菅 というか、放置されていたように感じます。その状態が普通になってしまっていて、誰も改善しないし、何をすればいいか分からない状態。店舗の中を変えるということもそうだけど、「人の考え方と行動」を変えるんです。なんで変える必要があるのか、これを説明して理解してもらうことに時間を使っていました。自分がいなくなって稼働が下がってしまっては元の木阿弥なので、言語化して復習させること。なにかをする時には、「何のために」という「目的」を絶対つけるようにしています。「稼働」を上げるために必要なことって基本的に3つしかないと思っています。

編 その3つとはなんでしょうか。

菅 「新規のお客さまを増やすこと」「来店頻度を上げること」「滞留時間をのばすこと」。この3つに紐づいていない施策は無意味なんですよ。これが分からないと絶対に数字は上がりません。だけどみんな「やること」が「目的」になってしまうんです。最初来た時はどうしようもなかったので、やらなくていいことをやめました。だから、毎日送っていたLINEもやめました。

編 店内の装飾なども変更されたのですか。

菅 どう感じてもらいたいのかそこから逆算して何を創るかを考え、装飾と販促を分けるようにしました。

編 POPにおける装飾と販促の違いってなんですか。

菅 販促はお客さまの売上につながるもの。装飾は雰囲気です。例えば、当店のキングハナハナのコーナーは独創的な飾りがありますが、あれは装飾なんですよ。ハナハナの装飾も売り上げには直接つながっていなくて雰囲気がいいよねというものです。

編 立て直しのプロである菅野さんのお考えでは、不振店を立て直すのにもっとも重要なものはなんでしょうか。 

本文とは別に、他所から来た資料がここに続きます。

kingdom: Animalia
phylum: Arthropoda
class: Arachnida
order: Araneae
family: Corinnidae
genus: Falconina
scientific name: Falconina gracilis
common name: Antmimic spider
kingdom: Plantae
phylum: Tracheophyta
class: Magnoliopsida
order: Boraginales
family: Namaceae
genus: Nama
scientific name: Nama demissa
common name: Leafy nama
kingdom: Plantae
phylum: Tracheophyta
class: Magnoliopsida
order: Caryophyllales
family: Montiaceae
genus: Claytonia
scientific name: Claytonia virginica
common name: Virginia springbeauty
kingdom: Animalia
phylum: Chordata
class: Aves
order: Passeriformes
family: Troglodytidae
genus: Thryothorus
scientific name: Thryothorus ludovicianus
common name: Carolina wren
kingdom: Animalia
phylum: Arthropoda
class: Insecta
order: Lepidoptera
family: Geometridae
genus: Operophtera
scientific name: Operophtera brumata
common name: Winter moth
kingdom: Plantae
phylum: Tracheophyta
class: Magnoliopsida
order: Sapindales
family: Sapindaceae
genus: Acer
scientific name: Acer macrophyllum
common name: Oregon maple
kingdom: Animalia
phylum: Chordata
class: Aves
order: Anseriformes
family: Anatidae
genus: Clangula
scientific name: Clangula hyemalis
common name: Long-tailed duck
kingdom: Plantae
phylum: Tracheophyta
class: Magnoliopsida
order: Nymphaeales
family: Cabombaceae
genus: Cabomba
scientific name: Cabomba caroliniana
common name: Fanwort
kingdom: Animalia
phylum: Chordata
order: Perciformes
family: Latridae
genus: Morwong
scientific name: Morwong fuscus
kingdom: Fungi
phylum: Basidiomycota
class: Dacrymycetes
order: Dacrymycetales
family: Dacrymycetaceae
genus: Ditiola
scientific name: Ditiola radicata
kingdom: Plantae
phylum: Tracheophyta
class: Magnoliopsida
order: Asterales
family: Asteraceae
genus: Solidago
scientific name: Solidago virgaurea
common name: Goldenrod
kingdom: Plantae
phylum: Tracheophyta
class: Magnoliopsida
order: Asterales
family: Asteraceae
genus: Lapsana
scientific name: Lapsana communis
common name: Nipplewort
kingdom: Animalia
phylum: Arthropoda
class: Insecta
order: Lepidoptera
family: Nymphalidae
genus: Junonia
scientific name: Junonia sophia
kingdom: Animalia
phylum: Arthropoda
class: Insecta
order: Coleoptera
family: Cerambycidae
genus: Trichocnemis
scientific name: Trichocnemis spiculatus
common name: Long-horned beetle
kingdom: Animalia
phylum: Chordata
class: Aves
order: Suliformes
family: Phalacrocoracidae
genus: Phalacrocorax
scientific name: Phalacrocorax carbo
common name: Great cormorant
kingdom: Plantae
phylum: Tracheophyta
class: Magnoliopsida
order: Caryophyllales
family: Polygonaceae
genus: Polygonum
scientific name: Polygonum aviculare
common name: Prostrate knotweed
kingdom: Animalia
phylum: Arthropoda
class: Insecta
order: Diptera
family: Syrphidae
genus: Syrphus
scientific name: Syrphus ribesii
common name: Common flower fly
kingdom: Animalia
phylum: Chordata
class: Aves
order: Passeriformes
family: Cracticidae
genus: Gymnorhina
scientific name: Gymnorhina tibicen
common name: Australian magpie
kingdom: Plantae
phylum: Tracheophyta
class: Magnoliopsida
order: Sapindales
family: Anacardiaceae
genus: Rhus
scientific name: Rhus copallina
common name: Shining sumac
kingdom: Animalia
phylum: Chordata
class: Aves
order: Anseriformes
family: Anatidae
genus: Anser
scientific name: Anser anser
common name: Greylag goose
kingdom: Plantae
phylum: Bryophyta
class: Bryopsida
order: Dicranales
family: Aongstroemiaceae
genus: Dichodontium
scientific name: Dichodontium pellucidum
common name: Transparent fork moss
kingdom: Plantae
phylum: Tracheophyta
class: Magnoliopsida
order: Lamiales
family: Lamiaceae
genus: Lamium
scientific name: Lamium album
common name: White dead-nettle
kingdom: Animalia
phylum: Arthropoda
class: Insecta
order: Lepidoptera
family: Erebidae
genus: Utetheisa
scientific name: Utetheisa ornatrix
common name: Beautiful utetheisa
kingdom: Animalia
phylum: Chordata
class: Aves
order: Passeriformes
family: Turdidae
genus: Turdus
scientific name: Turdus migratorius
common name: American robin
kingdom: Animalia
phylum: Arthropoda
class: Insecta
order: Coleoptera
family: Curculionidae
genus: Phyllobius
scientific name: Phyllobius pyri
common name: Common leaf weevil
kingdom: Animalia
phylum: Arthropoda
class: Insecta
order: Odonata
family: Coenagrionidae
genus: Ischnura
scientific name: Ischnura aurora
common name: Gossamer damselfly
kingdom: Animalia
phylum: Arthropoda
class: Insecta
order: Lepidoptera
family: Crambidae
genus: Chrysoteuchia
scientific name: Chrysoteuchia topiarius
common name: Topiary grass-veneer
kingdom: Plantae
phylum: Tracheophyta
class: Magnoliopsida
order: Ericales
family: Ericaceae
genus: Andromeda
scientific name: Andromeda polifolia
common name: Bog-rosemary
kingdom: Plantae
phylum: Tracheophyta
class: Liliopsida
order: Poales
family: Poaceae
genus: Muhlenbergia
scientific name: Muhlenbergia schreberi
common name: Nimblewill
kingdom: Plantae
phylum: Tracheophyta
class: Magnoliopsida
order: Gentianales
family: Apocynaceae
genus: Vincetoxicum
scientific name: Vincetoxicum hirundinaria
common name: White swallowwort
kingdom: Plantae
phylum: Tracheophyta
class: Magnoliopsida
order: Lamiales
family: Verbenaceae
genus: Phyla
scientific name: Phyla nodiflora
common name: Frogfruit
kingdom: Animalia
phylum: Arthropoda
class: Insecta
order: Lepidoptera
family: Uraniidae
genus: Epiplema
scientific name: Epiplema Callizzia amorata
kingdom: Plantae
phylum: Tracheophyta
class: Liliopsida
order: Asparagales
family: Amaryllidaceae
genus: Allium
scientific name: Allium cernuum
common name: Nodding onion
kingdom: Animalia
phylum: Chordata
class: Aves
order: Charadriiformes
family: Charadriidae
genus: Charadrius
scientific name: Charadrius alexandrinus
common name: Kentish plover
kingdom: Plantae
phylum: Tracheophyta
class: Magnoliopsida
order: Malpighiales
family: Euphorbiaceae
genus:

菅 「人」だと思いますよ。いくら店長1人がすごくても無理で、だから店長は多くの人を巻き込んでいく力がないといけません。やり方が分からないから動けないという人が今はすごく多いですが、デコったハナハナの拡声器をもってホールに出るだけでお客さまから声もかけてもらえるし、声をかけてもらえたらスタッフも喜びます。業者さんと細かいことを打ち合わせるのが好きな人もいるし、スタッフ一人ひとりの得意なことを見つけて生かすということができた方がいいのです。こうした改善の結果、スタッフの女性比率が65%になり、女性が楽しんで前向きに働けるお店と言う部分も相乗効果としてお店が良くなってきています。

編 菅野さんの考えには全部ゴールがありますね。もう2年熊谷で勤められていますが、昇進されたりとか。

菅 実は5月からエリアマネージャーとして、新体制でスタートすることが決まっています。なのでこの取材のオファーをいただいた時に、どうしても店長のうちに出たかったんです。

編 そうだったんですね。しかし、かんのー店長のファンのお客さまは寂しがるのではないでしょうか。

菅 4月後半から引継ぎ期間になり、5月から本格的に新体制でスタートになります。その時までは私が管理者として店舗に立ちますし、エリアマネージャーになってからもお店には立ちます。Xを通じてお客さまから「熊谷店は大きく変わった!」とか「スタッフが頑張っている!」などの前向きな応援コメントが自分の中では本当に励みになったし、本当に助けてもらいました。最初は本当に苦しくて毎日悩んでいましたが、皆さんがお店に光を当ててくれたことで少しずつ良くなってきています。今回の記事を通して、感謝の気持ちを絶対に伝えたいと考えておりました。いつも前向きに応援していただき、本当にありがとうございます。